If your docker container needs environment variables at runtime, you can pass the environment variables to the container via the envs property. In the example below, we are passing in the HUGGING_FACE_HUB_TOKEN environment variable which is needed by vLLM to access private HuggingFace repos.

curl --request POST \
--url 'https://api.shadeform.ai/v1/instances/create' \
--header 'X-API-KEY: <api-key>' \
--header 'Content-Type: application/json' \
--data '{
  "cloud": "massedcompute",
  "region": "us-central-2",
  "shade_instance_type": "A6000",
  "shade_cloud": true,
  "name": "docker-example",
  "launch_configuration": {
    "type": "docker",
    "docker_configuration": {
      "image": "vllm/vllm-openai:latest",
      "args": "--model HuggingFaceH4/zephyr-7b-beta",
      "envs": [
        {
          "name": "HUGGING_FACE_HUB_TOKEN",
          "value": "hugging_face_api_token"
        }
      ]
    }
  }
}'

Setting Volume Mounts

If you would like to mount a volume from your VM to a filepath on your container, you can specify the mount using the volume_mounts property. Using volume_mounts is the equivalent of using the -v flag in the Docker cli.

curl --request POST \
--url 'https://api.shadeform.ai/v1/instances/create' \
--header 'X-API-KEY: <api-key>' \
--header 'Content-Type: application/json' \
--data '{
  "cloud": "massedcompute",
  "region": "us-central-2",
  "shade_instance_type": "A6000",
  "shade_cloud": true,
  "name": "docker-example",
  "launch_configuration": {
    "type": "docker",
    "docker_configuration": {
      "image": "vllm/vllm-openai:latest",
      "args": "--model HuggingFaceH4/zephyr-7b-beta",
      "volume_mounts": [
        {
          "host_path": "~/.cache/huggingface",
          "container_path": "/root/.cache/huggingface"
        }
      ]
    }
  }
}'

Setting Port Mappings

By default, all containers launched through Shadeform use --network=host which means that the ports of the container will be directly mapped to the VM. Therefore, if the container runs on port 8000, then accessing the VM’s port 8000 will reach the container.
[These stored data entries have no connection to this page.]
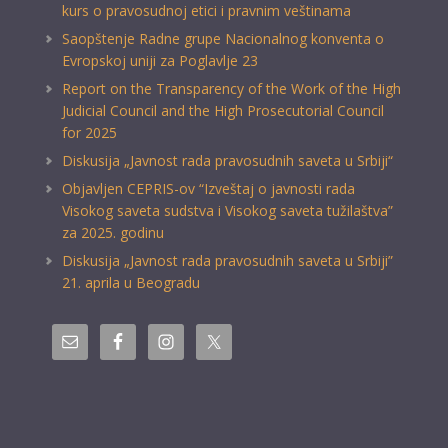
kurs o pravosudnoj etici i pravnim veštinama
Saopštenje Radne grupe Nacionalnog konventa o
Evropskoj uniji za Poglavlje 23
Report on the Transparency of the Work of the High
Judicial Council and the High Prosecutorial Council
for 2025
Diskusija „Javnost rada pravosudnih saveta u Srbiji“
Objavljen CEPRIS-ov “Izveštaj o javnosti rada
Visokog saveta sudstva i Visokog saveta tužilaštva”
za 2025. godinu
Diskusija „Javnost rada pravosudnih saveta u Srbiji”
21. aprila u Beogradu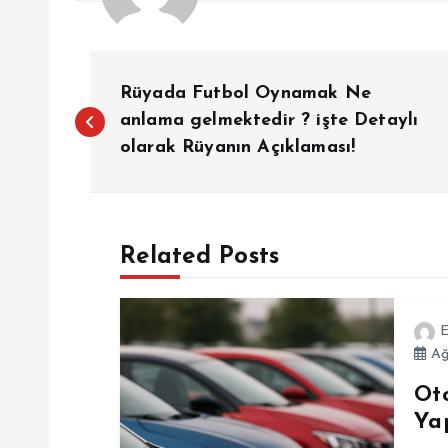
Y
Rüyada Futbol Oynamak Ne
a
anlama gelmektedir ? işte Detaylı
olarak Rüyanın Açıklaması!
z
ı
Related Posts
g
E
e
Ağ
Ot
z
Ya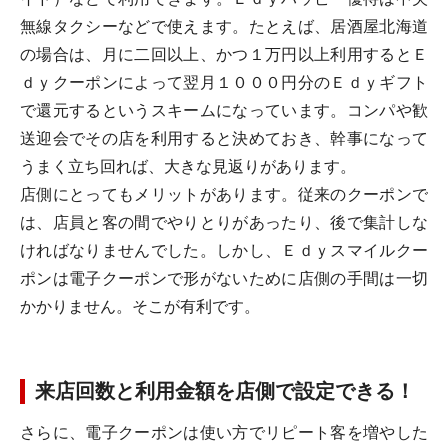
無線タクシーなどで使えます。たとえば、居酒屋北海道
の場合は、月に二回以上、かつ１万円以上利用するとＥ
ｄｙクーポンによって翌月１０００円分のＥｄｙギフト
で還元するというスキームになっています。コンパや歓
送迎会でその店を利用すると決めておき、幹事になって
うまく立ち回れば、大きな見返りがあります。
店側にとってもメリットがあります。従来のクーポンで
は、店員と客の間でやりとりがあったり、後で集計しな
ければなりませんでした。しかし、Ｅｄｙスマイルクー
ポンは電子クーポンで形がないために店側の手間は一切
かかりません。そこが有利です。
来店回数と利用金額を店側で設定できる！
さらに、電子クーポンは使い方でリピート客を増やした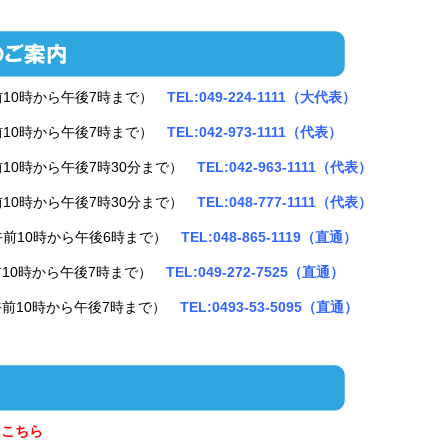
前10時から午後7時まで）
TEL:049-224-1111（大代表）
前10時から午後7時まで）
TEL:042-973-1111（代表）
前10時から午後7時30分まで）
TEL:042-963-1111（代表）
前10時から午後7時30分まで）
TEL:048-777-1111（代表）
午前10時から午後6時まで）
TEL:048-865-1119（直通）
前10時から午後7時まで）
TEL:049-272-7525（直通）
午前10時から午後7時まで）
TEL:0493-53-5095（直通）
はこちら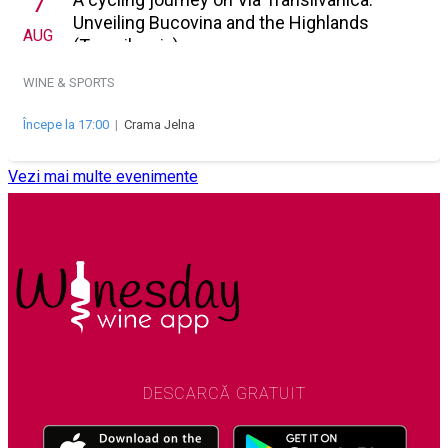
7
Unveiling Bucovina and the Highlands
AUG
(Transilvania)
WINE & SPORTS
Începe la 17:00
|
Crama Jelna
Vezi mai multe evenimente
DESCARCĂ GRATUIT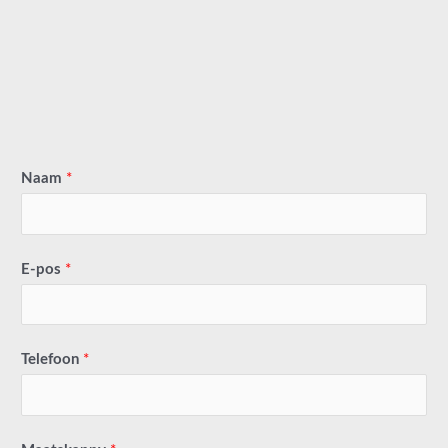
Naam
*
E-pos
*
Telefoon
*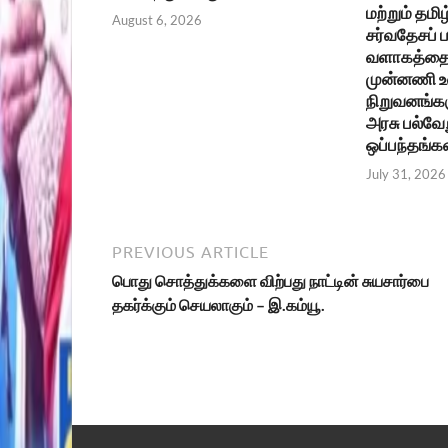
மற்றும் தமிழ
August 6, 2026
சர்வதேசப்
வளாகத்தை 
முன்னணி 
நிறுவனங்கள
அரசு பல்வேற
ஒப்பந்தங்க
July 31, 2026
PREVIOUS ARTICLE
பொது சொத்துக்களை விற்பது நாட்டின் சுயசார்பை
தகர்க்கும் செயலாகும் – இ.கம்யூ.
If you want the container port to be mapped to a different VM port, you can configure port_mappings like in the example below.

curl --request POST \
--url 'https://api.shadeform.ai/v1/instances/create' \
--header 'X-API-KEY: <api-key>' \
--header 'Content-Type: application/json' \
--data '{
  "cloud": "massedcompute",
  "region": "us-central-2",
  "shade_instance_type": "A6000",
  "shade_cloud": true,
  "name": "docker-example",
  "launch_configuration": {
    "type": "docker",
    "docker_configuration": {
      "image": "vllm/vllm-openai:latest",
      "args": "--model HuggingFaceH4/zephyr-7b-beta",
      "port_mappings": [
        {
          "host_port": 80,
          "container_port": 8000
        }
      ]
    }
  }
}'

In the example, the vLLM container natively runs on port 8000. However, by mapping the port to 80, we can call the API directly using the IP address.

curl --request POST \
--url '<vm_ip_address>/v1/chat/completions' \
--header 'Content-Type: application/json' \
--data '{
  "model": "HuggingFaceH4/zephyr-7b-beta",
  "messages": [
    {"role": "system", "content": "You are a helpful assistant."},
    {"role": "user", "content": "Who won the world series in 2020?"}
  ]
}'

Setting Shared Memory

By default we run containers with --ipc="host" for shared memory. If you would like to limit shared memory, you can configure the property like in the example below:

curl --request POST \
--url 'https://api.shadeform.ai/v1/instances/create' \
--header 'X-API-KEY: <api-key>' \
--header 'Content-Type: application/json' \
--data '{
  "cloud": "massedcompute",
  "region": "us-central-2",
  "shade_instance_type": "A6000",
  "shade_cloud": true,
  "name": "docker-example",
  "launch_configuration": {
    "type": "docker",
    "docker_configuration": {
      "image": "vllm/vllm-openai:latest",
      "args": "--model HuggingFaceH4/zephyr-7b-beta",
      "shared_memory_in_gb": 8
    }
  }
}'

Security

All container arguments, environment variables, and container registry credentials are encrypted at rest.